At 30, you’re supposed to have things figured out. Apparently.
So, by now, I’m supposed to have found ‘The One’, or trying to find ‘The One’, be climbing up the ladder, or at least have some sort of career, have my own house/flat, savings, a pension, babies, blah, blah, blah. In short, I’m supposed to be a grown-up with all the grown-up trappings.
I have none of those – except for my own (rented) flat.
My Facebook feed regularly reminds me of this. I have to admit, this has run through my mind on a (few) occasions:
I don’t have to get married until I’m 33! That’s three years, that’s three whole years—Oh, wait a minute though. I’ll need a year and a half to plan the wedding, and I’d like to know the guy for a year, year and a half before we get engaged… Which means I need to meet the guy by the time I’m thirty.
Yup – I can completely relate to Rachel in the above video. I’m not ashamed to admit that I had a plan. It got scuppered. Since hitting 30, it’s been torn up. There is no plan, no timeframe, no expectations. Instead, I’m putting all my eggs in the ‘when the time is right’ and the ‘someone will walk into your life when you least expect it’ basket. Part of me feels the pressure – the biological clock is ticking after all. However, a bigger part of me is sticking two fingers up. So what if I’m 30+1? I’m having too much fun to give up my body and my freedom. I am more sure about myself and have worked hard to like who I am. I figured out many years ago that if I didn’t this person, then why should everybody else? After all, I’ve got to live with me 24 hours a day.

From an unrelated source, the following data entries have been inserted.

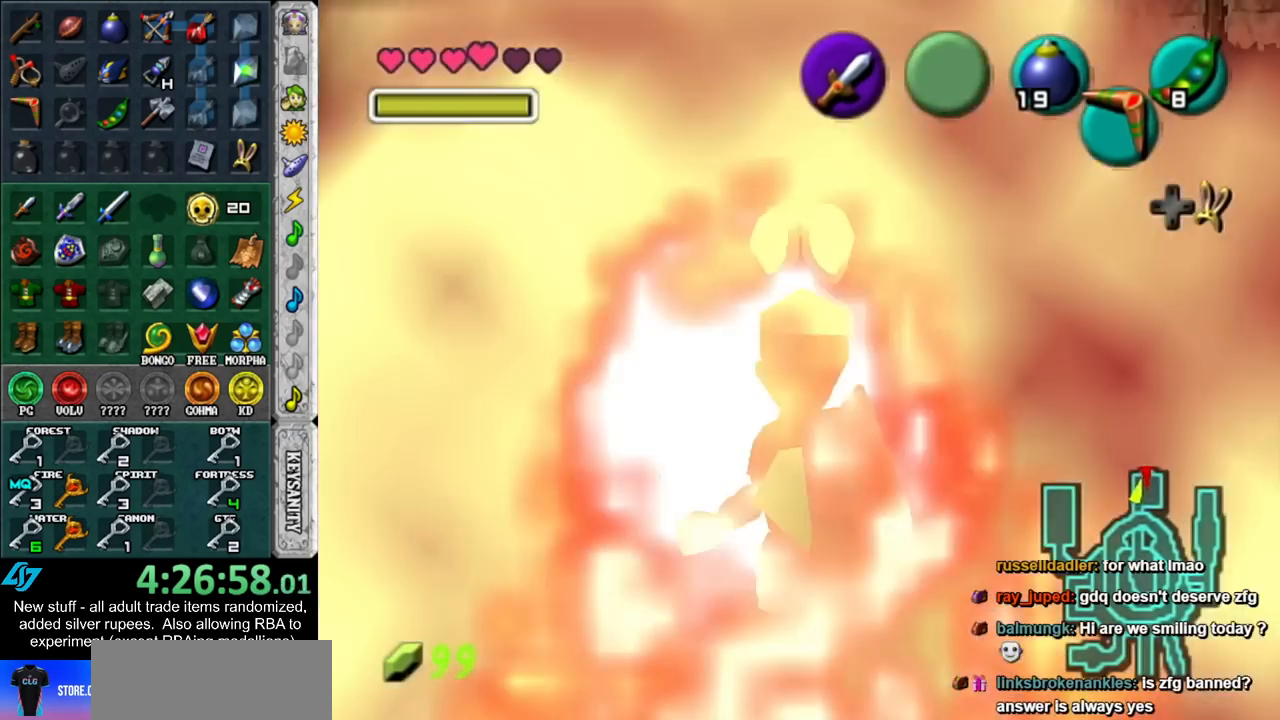
{"buttons": ["L1"], "left_stick": "center", "right_stick": "center", "events": [[50, "L1", "up"], [167, "L1", "down"]]}
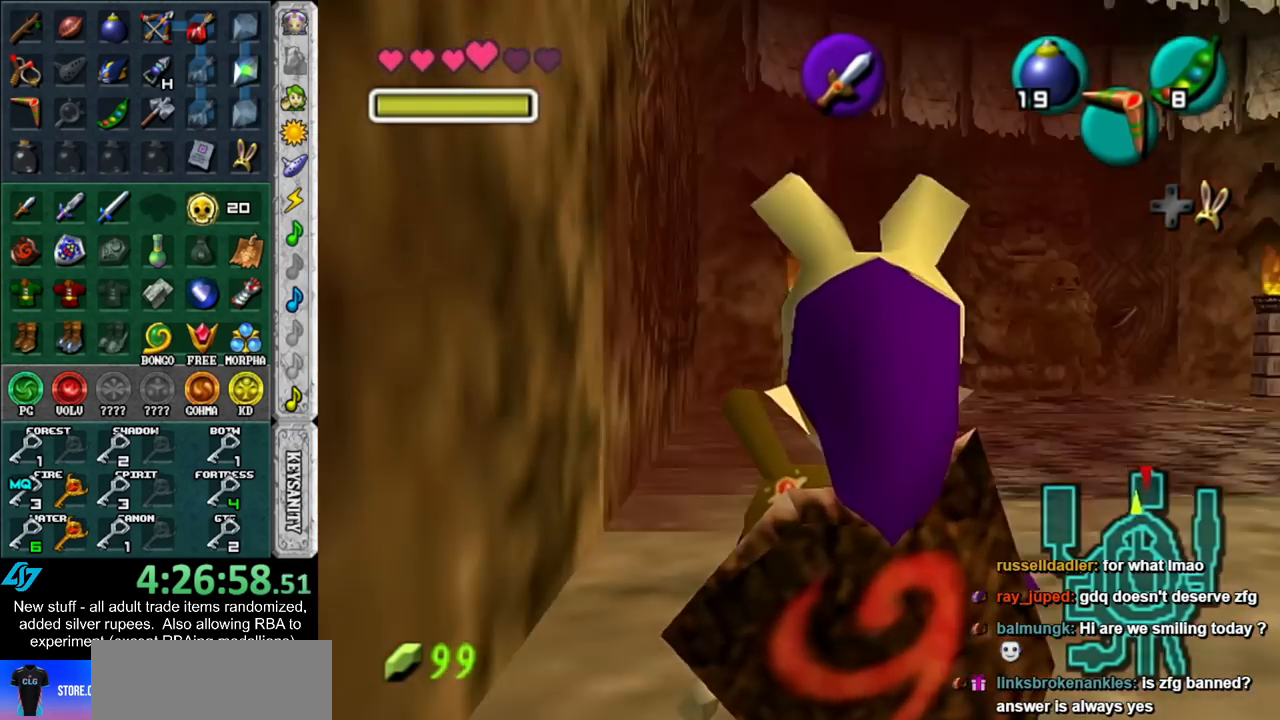
{"buttons": [], "left_stick": "center", "right_stick": "center", "events": [[333, "L1", "up"]]}
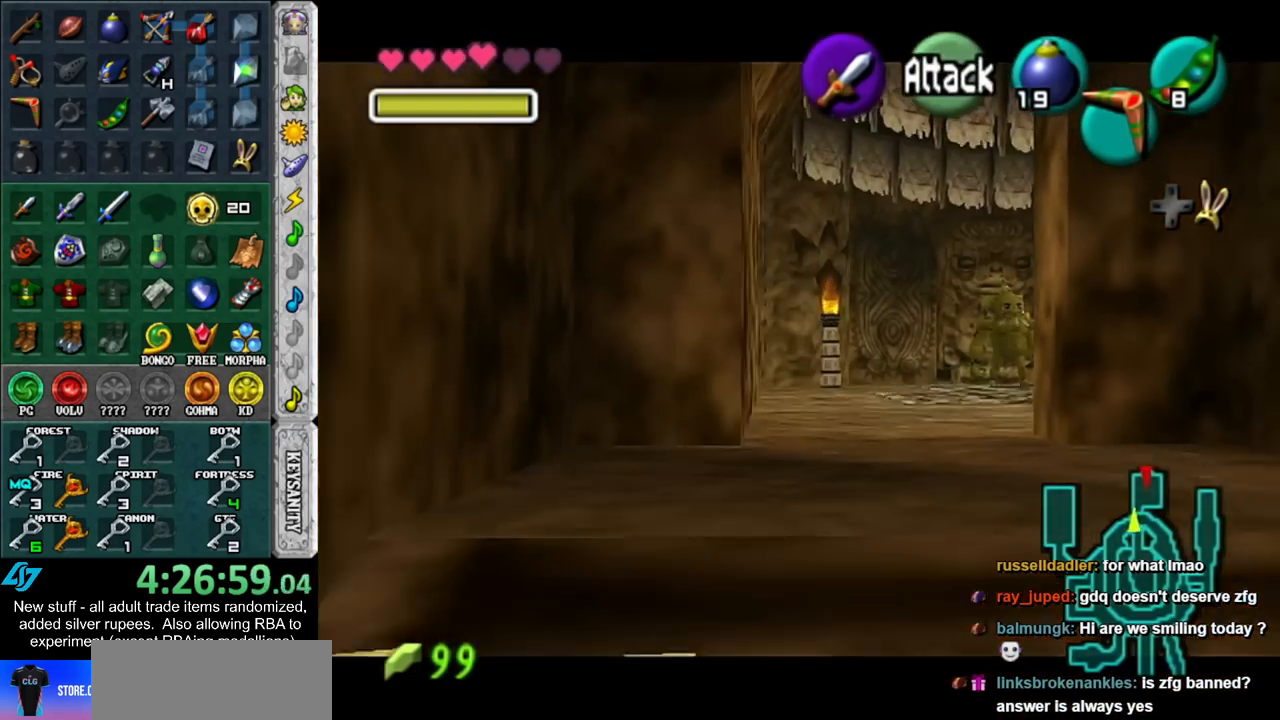
{"buttons": ["L1"], "left_stick": "center", "right_stick": "center", "events": [[133, "L1", "down"]]}
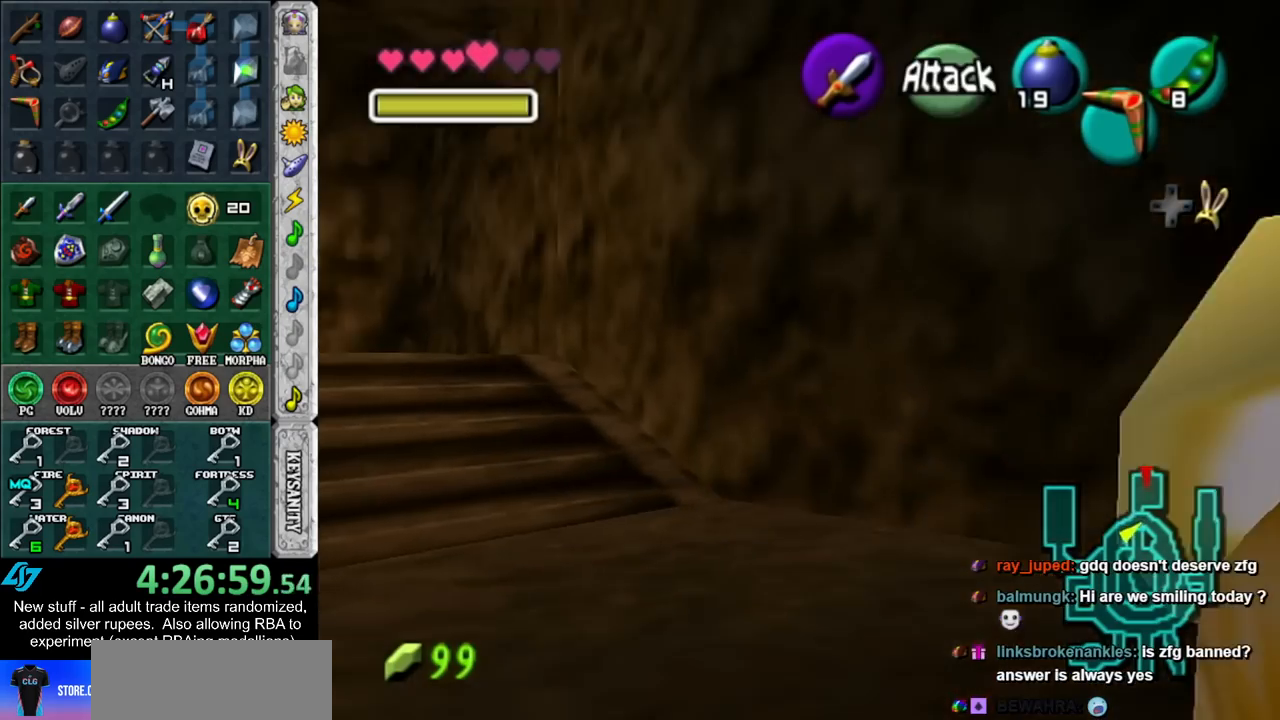
{"buttons": ["L1"], "left_stick": "center", "right_stick": "center", "events": [[150, "L1", "up"], [417, "L1", "down"]]}
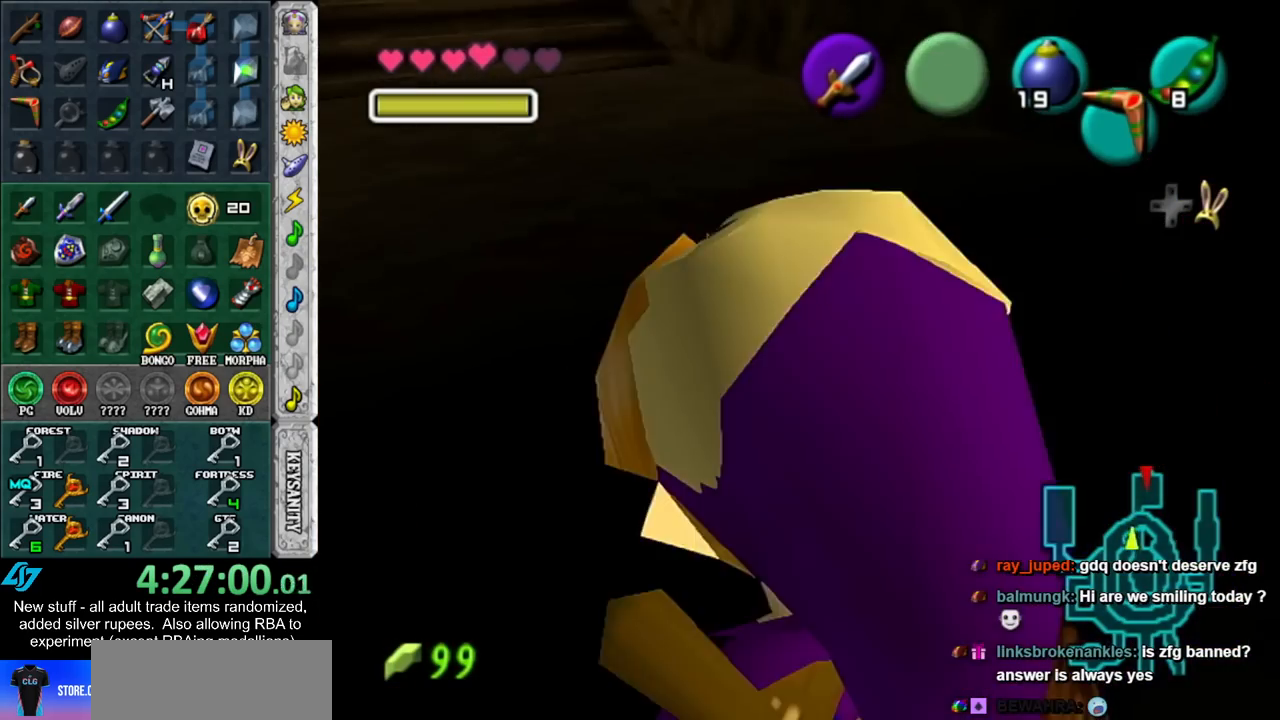
{"buttons": ["L1"], "left_stick": "center", "right_stick": "center", "events": []}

Turning 30 feels like a milestone, as if it’s a mark of adulthood. Now that I’ve lived for 30 + 1 years, I don’t understand why. I have friends who have felt these expectations and, in truth, I think we all feed each other of this myth that turning the big 3-0 is the beginning of something, a marker of how grown-up we all are.
As Ms Green says: “Look, y’know I know my life’s going pretty well, but I look around and I just see so many people who’ve accomplished so many other goals by the time they’re thirty.”
If you feel the same as Rachel, why not use this to kick yourself up your arse and do those things you’ve always wanted to do? If this is the beginning of something, then make it a good ‘un.
Turning 30 isn’t a big deal. It really isn’t. It’s just a number and this is my life. Things will happen in its own good time. If I was to live to only 60, I would be past half-way of my life now. Here’s a scarier thing – I’m getting my state pension in 2045. Now that’s something to think about.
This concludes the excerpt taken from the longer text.